[wg-parallel] About Lwt and Async

Jeremie Dimino jdimino at janestreet.com
Mon Apr 29 11:49:10 BST 2013


On Mon, Apr 29, 2013 at 11:38 AM, Mark Shinwell
<mshinwell at janestreet.com> wrote:
> I might be misunderstanding something about Lwt here, but as far as I
> see it, this latter point is quite important.  I believe one of the
> most important features of Async is the fact that you cannot be
> interrupted "between binds" by some arbitrary other job---whereas I
> do not think that is the case with the Lwt semantics (as far as I know,
> the equivalent to filling an ivar could cause something else to be
> run immediately; is that correct?).

You are right.  The equivalent of Ivar.fill is Lwt.wakeup (not wait,
my mistake) and it runs all thunk functions immediately.  However I
believe that people don't often rely on this behavior and changing it
to be the same as async wouldn't be a problem.  In fact there is
already a Lwt.wakeup_later function in lwt since Lwt.wakeup can be
problematic.

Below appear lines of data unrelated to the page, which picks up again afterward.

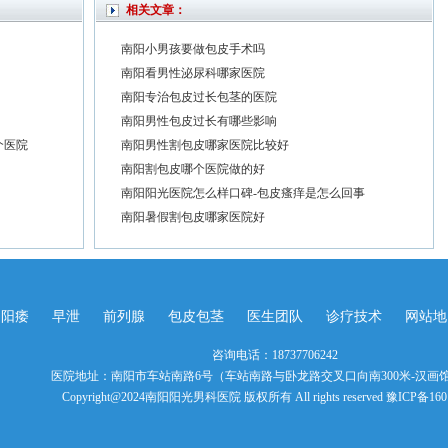
相关文章：
南阳小男孩要做包皮手术吗
南阳看男性泌尿科哪家医院
南阳专治包皮过长包茎的医院
南阳男性包皮过长有哪些影响
个医院
南阳男性割包皮哪家医院比较好
南阳割包皮哪个医院做的好
南阳阳光医院怎么样口碑-包皮瘙痒是怎么回事
南阳暑假割包皮哪家医院好
阳痿
早泄
前列腺
包皮包茎
医生团队
诊疗技术
网站地
咨询电话：18737706242
医院地址：南阳市车站南路6号（车站南路与卧龙路交叉口向南300米-汉画
Copyright@2024南阳阳光男科医院 版权所有 All rights reserved 豫ICP备160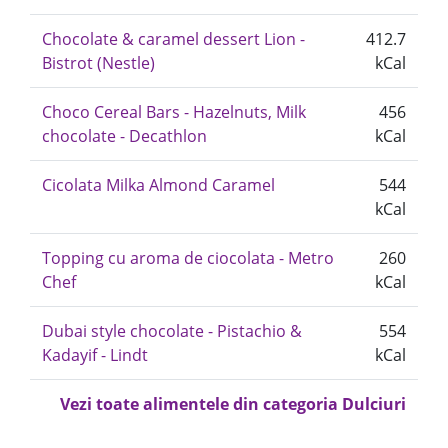
Chocolate & caramel dessert Lion -
412.7
Bistrot (Nestle)
kCal
Choco Cereal Bars - Hazelnuts, Milk
456
chocolate - Decathlon
kCal
Cicolata Milka Almond Caramel
544
kCal
Topping cu aroma de ciocolata - Metro
260
Chef
kCal
Dubai style chocolate - Pistachio &
554
Kadayif - Lindt
kCal
Vezi toate alimentele din categoria Dulciuri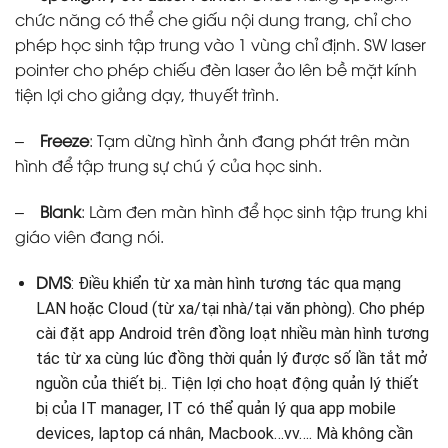
chức năng có thể che giấu nội dung trang, chỉ cho
phép học sinh tập trung vào 1 vùng chỉ định. SW laser
pointer cho phép chiếu đèn laser ảo lên bề mặt kính
tiện lợi cho giảng dạy, thuyết trình.
–
Freeze
: Tạm dừng hình ảnh đang phát trên màn
hình để tập trung sự chú ý của học sinh.
–
Blank
: Làm đen màn hình để học sinh tập trung khi
giáo viên đang nói.
DMS
: Điều khiển từ xa màn hình tương tác qua mạng
LAN hoặc Cloud (từ xa/tại nhà/tại văn phòng). Cho phép
cài đặt app Android trên đồng loạt nhiều màn hình tương
tác từ xa cùng lúc đồng thời quản lý được số lần tắt mở
nguồn của thiết bị.. Tiện lợi cho hoạt động quản lý thiết
bị của IT manager, IT có thể quản lý qua app mobile
devices, laptop cá nhân, Macbook…vv…. Mà không cần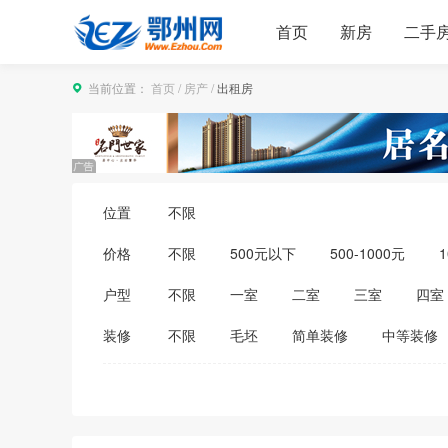
首页
新房
二手
当前位置：
首页
/
房产
/
出租房
位置
不限
价格
不限
500元以下
500-1000元
1
3500-4000元
4000-5000元
5000
户型
不限
一室
二室
三室
四室
装修
不限
毛坯
简单装修
中等装修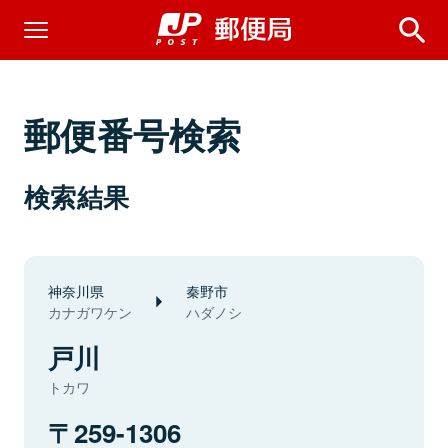
郵便番号検索
検索結果
神奈川県
秦野市
カナガワケン
ハダノシ
戸川
トカワ
259-1306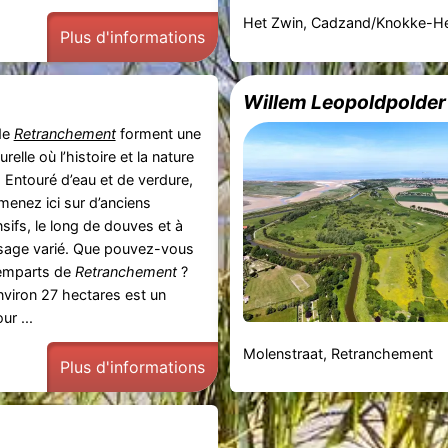
Het Zwin, Cadzand/Knokke-He
Plus d'informations
Willem Leopoldpolder
de
Retranchement
forment une
relle où l’histoire et la nature
 Entouré d’eau et de verdure,
enez ici sur d’anciens
sifs, le long de douves et à
sage varié. Que pouvez-vous
remparts de
Retranchement
?
nviron 27 hectares est un
ur ...
Molenstraat, Retranchement
Plus d'informations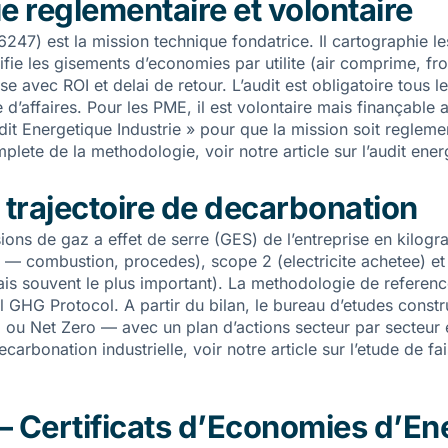
ue reglementaire et volontaire
247) est la mission technique fondatrice. Il cartographie 
entifie les gisements d’economies par utilite (air comprime, f
se avec ROI et delai de retour. L’audit est obligatoire tous l
 d’affaires. Pour les PME, il est volontaire mais finançabl
dit Energetique Industrie » pour que la mission soit regleme
lete de la methodologie, voir notre article sur l’
audit ener
t trajectoire de decarbonation
sions de gaz a effet de serre (GES) de l’entreprise en kilo
s — combustion, procedes), scope 2 (electricite achetee) et
ais souvent le plus important). La methodologie de reference
l GHG Protocol. A partir du bilan, le bureau d’etudes constr
C ou Net Zero — avec un plan d’actions secteur par secteur e
carbonation industrielle, voir notre article sur l’
etude de fai
— Certificats d’Economies d’En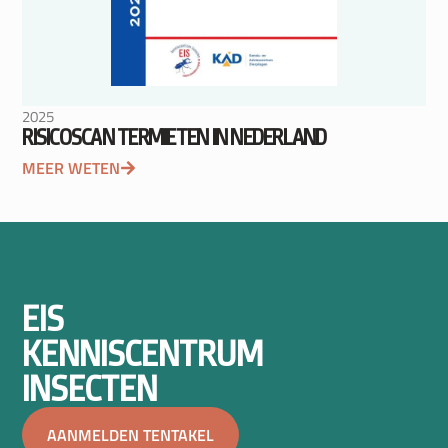
2025
RISICOSCAN TERMIETEN IN NEDERLAND
MEER WETEN
EIS
KENNISCENTRUM
INSECTEN
AANMELDEN TENTAKEL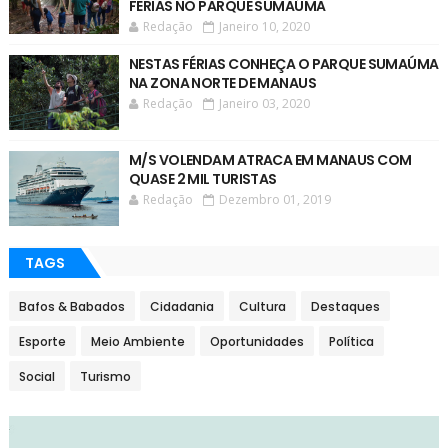
FERIAS NO PARQUE SUMAÚMA
Redação
Janeiro 10, 2020
NESTAS FÉRIAS CONHEÇA O PARQUE SUMAÚMA
NA ZONA NORTE DE MANAUS
Redação
Janeiro 03, 2020
M/S VOLENDAM ATRACA EM MANAUS COM
QUASE 2 MIL TURISTAS
Redação
Dezembro 01, 2019
TAGS
Bafos & Babados
Cidadania
Cultura
Destaques
Esporte
Meio Ambiente
Oportunidades
Política
Social
Turismo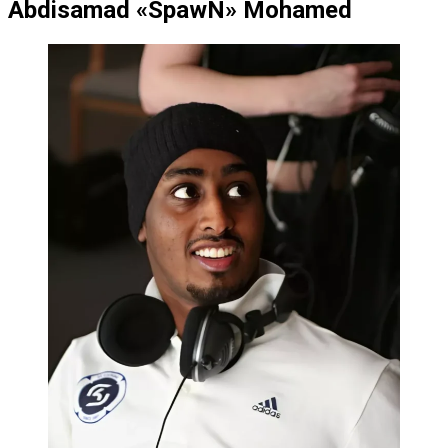
Abdisamad «SpawN» Mohamed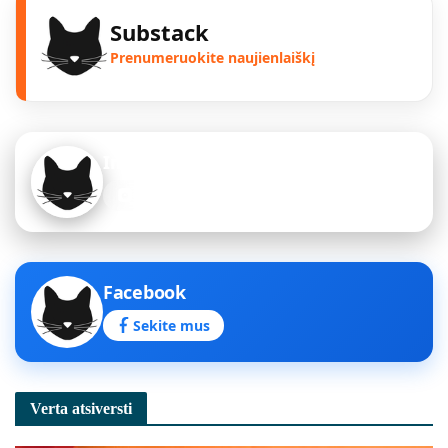
Substack
Prenumeruokite naujienlaiškį
Instagram
Sekite mus
Facebook
Sekite mus
Verta atsiversti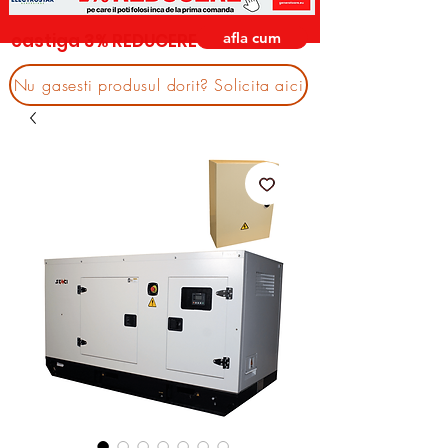
afla cum
castiga 3% REDUCERE
Nu gasesti produsul dorit? Solicita aici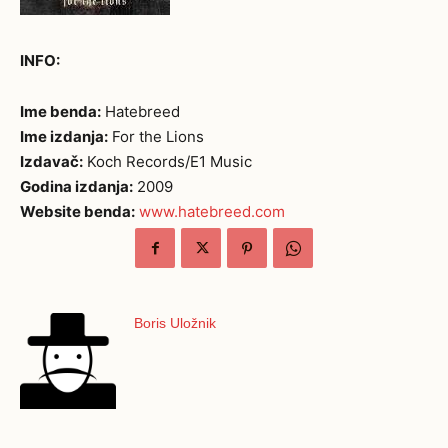
INFO:
Ime benda:
Hatebreed
Ime izdanja:
For the Lions
Izdavač:
Koch Records/E1 Music
Godina izdanja:
2009
Website benda:
www.hatebreed.com
Boris Uložnik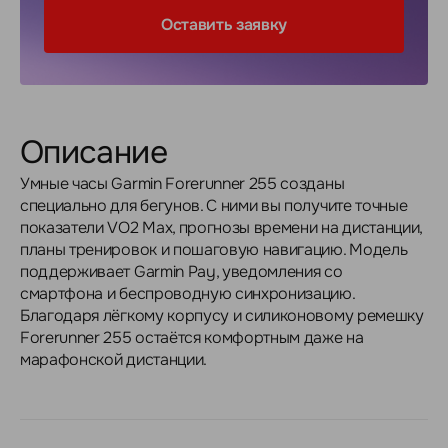
Оставить заявку
Описание
Умные часы Garmin Forerunner 255 созданы
специально для бегунов. С ними вы получите точные
показатели VO2 Max, прогнозы времени на дистанции,
планы тренировок и пошаговую навигацию. Модель
поддерживает Garmin Pay, уведомления со
смартфона и беспроводную синхронизацию.
Благодаря лёгкому корпусу и силиконовому ремешку
Forerunner 255 остаётся комфортным даже на
марафонской дистанции.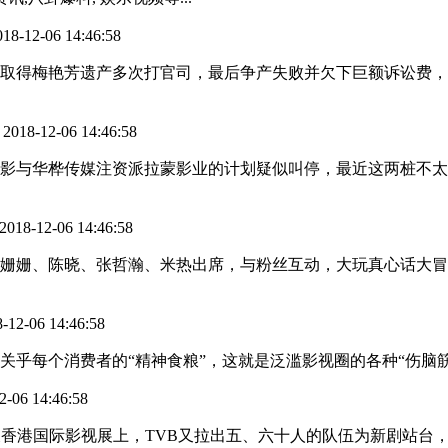
018-12-06 14:46:58
取得梅艳芳遗产多次打官司，最后争产失败并欠下巨额诉讼费，她
2018-12-06 14:46:58
：
上影与华桦传媒注资派拉蒙影业的计划疑似叫停，最近这两桩不
2018-12-06 14:46:58
袁姗姗、陈晓、张哲瀚、米热出席，与粉丝互动，大玩真心话大冒
-12-06 14:46:58
乎每个消费者的“精神食粮”，这就是泛滥影视圈的各种“伤脑筋”
2-06 14:46:58
香港国际影视展上，TVB又拉出五、六十人的队伍为新剧站台，显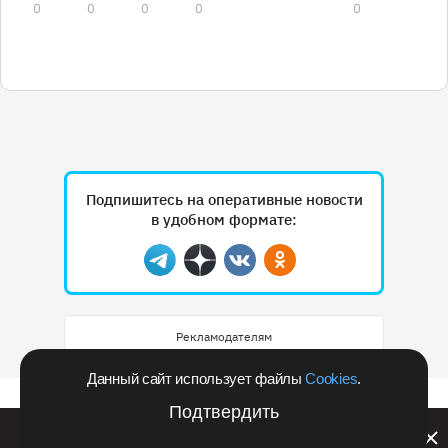
0
0
0
0
0
Подпишитесь на оперативные новости
в удобном формате:
Telegram
Дзен
Вконтакте
Одноклассники
Рекламодателям
Данный сайт использует файлы
Cookies
.
Подтвердить
Билайн запустил в Кемеровской области акцию с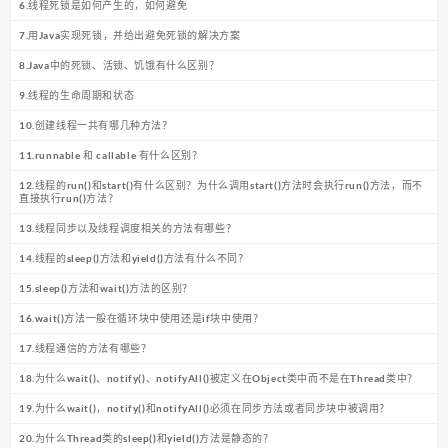
6.线程死锁是如何产生的，如何避免
7.用Java实现死锁，并给出避免死锁的解决方案
8.Java中的死锁、活锁、饥饿有什么区别？
9.线程的生命周期和状态
10.创建线程一共有哪几种方法？
11.runnable 和 callable 有什么区别？
12.线程的run()和start()有什么区别？为什么调用start()方法时会执行run()方法，而不
直接执行run()方法？
13.线程同步以及线程调度相关的方法有哪些？
14.线程的sleep()方法和yield()方法有什么不同？
15.sleep()方法和wait()方法的区别？
16.wait()方法一般在循环块中使用还是if块中使用？
17.线程通信的方法有哪些？
18.为什么wait()、notify()、notifyAll()被定义在Object类中而不是在Thread类中？
19.为什么wait()，notify()和notifyAll()必须在同步方法或者同步块中被调用？
20.为什么Thread类的sleep()和yield()方法是静态的？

It used to cause a stack overflow in Lwt_mutex for
instance.  That would require an addition to the signature of the Lwt
module to still be able to use it in an environment without a
scheduler (basically running all pending jobs).

> I think it's worth noting the [Monitor] construct of Async here,
> which encapsulates jobs with wrappers to direct any exceptions they
> might throw to appropriate places.

Indeed.  In lwt such exceptions are captured inside the lwt monad.